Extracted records

------------------------------------------------------------

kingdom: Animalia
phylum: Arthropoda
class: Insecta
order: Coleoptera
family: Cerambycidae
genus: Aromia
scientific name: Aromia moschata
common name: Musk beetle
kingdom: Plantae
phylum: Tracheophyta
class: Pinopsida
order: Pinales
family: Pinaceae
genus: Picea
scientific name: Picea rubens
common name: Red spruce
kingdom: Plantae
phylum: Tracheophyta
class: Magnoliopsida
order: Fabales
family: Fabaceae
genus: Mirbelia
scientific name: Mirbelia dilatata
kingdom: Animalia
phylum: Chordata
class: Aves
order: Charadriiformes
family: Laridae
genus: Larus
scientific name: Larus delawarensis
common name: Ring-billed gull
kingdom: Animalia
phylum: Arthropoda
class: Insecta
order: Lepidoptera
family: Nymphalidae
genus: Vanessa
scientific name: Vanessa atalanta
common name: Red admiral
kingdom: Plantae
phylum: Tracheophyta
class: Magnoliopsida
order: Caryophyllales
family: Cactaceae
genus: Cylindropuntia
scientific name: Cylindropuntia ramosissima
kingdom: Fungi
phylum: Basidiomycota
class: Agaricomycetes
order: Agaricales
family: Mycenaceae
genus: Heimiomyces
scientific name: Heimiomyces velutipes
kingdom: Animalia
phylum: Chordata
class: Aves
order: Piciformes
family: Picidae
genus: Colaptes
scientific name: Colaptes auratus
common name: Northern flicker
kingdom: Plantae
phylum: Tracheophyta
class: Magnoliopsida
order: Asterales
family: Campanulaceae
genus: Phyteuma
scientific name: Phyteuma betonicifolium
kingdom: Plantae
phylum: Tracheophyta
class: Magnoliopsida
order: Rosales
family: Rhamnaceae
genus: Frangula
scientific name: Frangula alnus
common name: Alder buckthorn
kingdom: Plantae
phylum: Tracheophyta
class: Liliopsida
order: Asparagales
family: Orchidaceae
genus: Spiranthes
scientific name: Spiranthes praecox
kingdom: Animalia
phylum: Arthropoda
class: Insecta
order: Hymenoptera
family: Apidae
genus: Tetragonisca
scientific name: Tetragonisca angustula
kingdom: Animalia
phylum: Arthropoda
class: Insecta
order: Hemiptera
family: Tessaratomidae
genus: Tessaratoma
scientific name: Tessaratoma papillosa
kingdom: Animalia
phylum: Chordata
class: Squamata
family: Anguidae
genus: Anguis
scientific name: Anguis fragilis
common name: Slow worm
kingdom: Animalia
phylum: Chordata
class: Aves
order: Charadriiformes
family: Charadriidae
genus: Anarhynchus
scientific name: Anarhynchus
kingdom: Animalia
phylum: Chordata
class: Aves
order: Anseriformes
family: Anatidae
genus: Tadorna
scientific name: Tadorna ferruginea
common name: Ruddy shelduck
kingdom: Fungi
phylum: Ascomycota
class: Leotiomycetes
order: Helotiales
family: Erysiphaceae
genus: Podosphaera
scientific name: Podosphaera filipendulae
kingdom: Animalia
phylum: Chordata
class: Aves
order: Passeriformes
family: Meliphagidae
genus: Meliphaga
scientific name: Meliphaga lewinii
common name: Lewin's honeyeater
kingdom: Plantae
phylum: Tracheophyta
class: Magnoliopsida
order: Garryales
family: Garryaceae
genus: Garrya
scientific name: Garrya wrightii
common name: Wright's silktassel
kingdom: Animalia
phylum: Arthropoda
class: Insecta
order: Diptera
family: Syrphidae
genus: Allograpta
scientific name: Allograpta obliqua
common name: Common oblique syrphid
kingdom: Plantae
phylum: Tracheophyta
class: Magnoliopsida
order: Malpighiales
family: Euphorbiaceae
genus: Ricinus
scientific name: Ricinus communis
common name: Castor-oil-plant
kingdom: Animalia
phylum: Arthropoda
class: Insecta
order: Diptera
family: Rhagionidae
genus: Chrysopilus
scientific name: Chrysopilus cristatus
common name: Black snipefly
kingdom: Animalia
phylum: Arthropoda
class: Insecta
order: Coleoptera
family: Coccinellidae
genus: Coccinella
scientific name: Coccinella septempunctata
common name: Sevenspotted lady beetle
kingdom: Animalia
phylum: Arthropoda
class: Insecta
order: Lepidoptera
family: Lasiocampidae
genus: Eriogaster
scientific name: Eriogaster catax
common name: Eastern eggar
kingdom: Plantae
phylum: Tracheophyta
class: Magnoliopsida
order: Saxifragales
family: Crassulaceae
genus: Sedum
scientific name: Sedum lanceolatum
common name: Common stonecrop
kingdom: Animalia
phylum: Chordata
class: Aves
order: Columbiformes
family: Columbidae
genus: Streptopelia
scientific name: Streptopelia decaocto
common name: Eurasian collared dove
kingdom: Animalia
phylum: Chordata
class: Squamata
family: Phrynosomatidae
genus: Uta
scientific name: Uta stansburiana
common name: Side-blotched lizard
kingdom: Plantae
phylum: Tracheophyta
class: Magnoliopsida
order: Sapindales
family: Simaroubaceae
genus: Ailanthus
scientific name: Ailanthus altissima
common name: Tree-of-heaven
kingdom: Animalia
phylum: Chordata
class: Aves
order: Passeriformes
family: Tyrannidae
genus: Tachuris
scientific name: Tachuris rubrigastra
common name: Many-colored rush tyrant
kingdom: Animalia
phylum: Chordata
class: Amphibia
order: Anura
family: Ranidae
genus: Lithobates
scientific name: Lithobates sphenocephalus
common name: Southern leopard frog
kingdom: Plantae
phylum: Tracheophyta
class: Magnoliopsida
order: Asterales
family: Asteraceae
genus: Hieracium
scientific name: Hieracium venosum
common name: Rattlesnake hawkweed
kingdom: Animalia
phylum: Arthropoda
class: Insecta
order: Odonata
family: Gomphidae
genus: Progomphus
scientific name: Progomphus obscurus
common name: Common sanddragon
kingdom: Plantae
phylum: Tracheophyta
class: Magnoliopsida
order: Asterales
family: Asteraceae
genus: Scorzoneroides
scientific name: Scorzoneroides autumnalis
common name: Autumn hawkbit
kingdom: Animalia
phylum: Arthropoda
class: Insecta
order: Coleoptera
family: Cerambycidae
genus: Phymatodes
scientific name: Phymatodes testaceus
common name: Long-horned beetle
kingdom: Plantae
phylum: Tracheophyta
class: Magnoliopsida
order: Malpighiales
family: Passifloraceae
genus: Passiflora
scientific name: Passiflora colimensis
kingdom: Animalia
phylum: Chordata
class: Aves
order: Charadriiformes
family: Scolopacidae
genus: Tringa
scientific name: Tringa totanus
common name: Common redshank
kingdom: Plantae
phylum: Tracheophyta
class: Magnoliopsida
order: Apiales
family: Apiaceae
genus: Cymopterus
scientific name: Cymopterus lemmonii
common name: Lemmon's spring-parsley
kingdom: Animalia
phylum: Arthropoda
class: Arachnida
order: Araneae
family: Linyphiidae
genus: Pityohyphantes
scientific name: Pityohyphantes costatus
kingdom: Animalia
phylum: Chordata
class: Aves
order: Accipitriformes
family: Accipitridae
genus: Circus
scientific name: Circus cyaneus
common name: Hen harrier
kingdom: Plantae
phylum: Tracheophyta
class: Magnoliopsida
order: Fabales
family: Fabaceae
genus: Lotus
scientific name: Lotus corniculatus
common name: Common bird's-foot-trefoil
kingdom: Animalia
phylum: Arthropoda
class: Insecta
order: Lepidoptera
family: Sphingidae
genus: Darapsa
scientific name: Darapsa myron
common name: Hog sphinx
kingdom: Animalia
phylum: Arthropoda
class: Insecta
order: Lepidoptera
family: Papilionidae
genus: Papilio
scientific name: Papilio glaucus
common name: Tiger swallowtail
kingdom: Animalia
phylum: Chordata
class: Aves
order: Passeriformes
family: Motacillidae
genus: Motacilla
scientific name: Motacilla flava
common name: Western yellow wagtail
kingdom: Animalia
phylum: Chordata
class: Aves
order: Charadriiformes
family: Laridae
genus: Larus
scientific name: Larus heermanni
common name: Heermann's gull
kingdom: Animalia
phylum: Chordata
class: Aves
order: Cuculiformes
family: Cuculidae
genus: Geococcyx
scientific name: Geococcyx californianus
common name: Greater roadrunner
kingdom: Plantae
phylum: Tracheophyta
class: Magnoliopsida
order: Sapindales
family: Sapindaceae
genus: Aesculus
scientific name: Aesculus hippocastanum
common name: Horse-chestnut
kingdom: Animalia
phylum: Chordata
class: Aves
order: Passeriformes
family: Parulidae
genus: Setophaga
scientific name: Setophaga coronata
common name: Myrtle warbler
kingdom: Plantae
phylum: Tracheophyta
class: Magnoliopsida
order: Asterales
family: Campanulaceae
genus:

------------------------------------------------------------

Output the items from the line with "genus: Frangula" up to and including the line with "common name: Slow worm" as a two-column CSV headed field and value. Give one row per item, with its text under field and its answer under value, each in its own quoted field and with any line breaks turned into spaces.

field,value
"genus:","Frangula"
"scientific name:","Frangula alnus"
"common name:","Alder buckthorn"
"kingdom:","Plantae"
"phylum:","Tracheophyta"
"class:","Liliopsida"
"order:","Asparagales"
"family:","Orchidaceae"
"genus:","Spiranthes"
"scientific name:","Spiranthes praecox"
"kingdom:","Animalia"
"phylum:","Arthropoda"
"class:","Insecta"
"order:","Hymenoptera"
"family:","Apidae"
"genus:","Tetragonisca"
"scientific name:","Tetragonisca angustula"
"kingdom:","Animalia"
"phylum:","Arthropoda"
"class:","Insecta"
"order:","Hemiptera"
"family:","Tessaratomidae"
"genus:","Tessaratoma"
"scientific name:","Tessaratoma papillosa"
"kingdom:","Animalia"
"phylum:","Chordata"
"class:","Squamata"
"family:","Anguidae"
"genus:","Anguis"
"scientific name:","Anguis fragilis"
"common name:","Slow worm"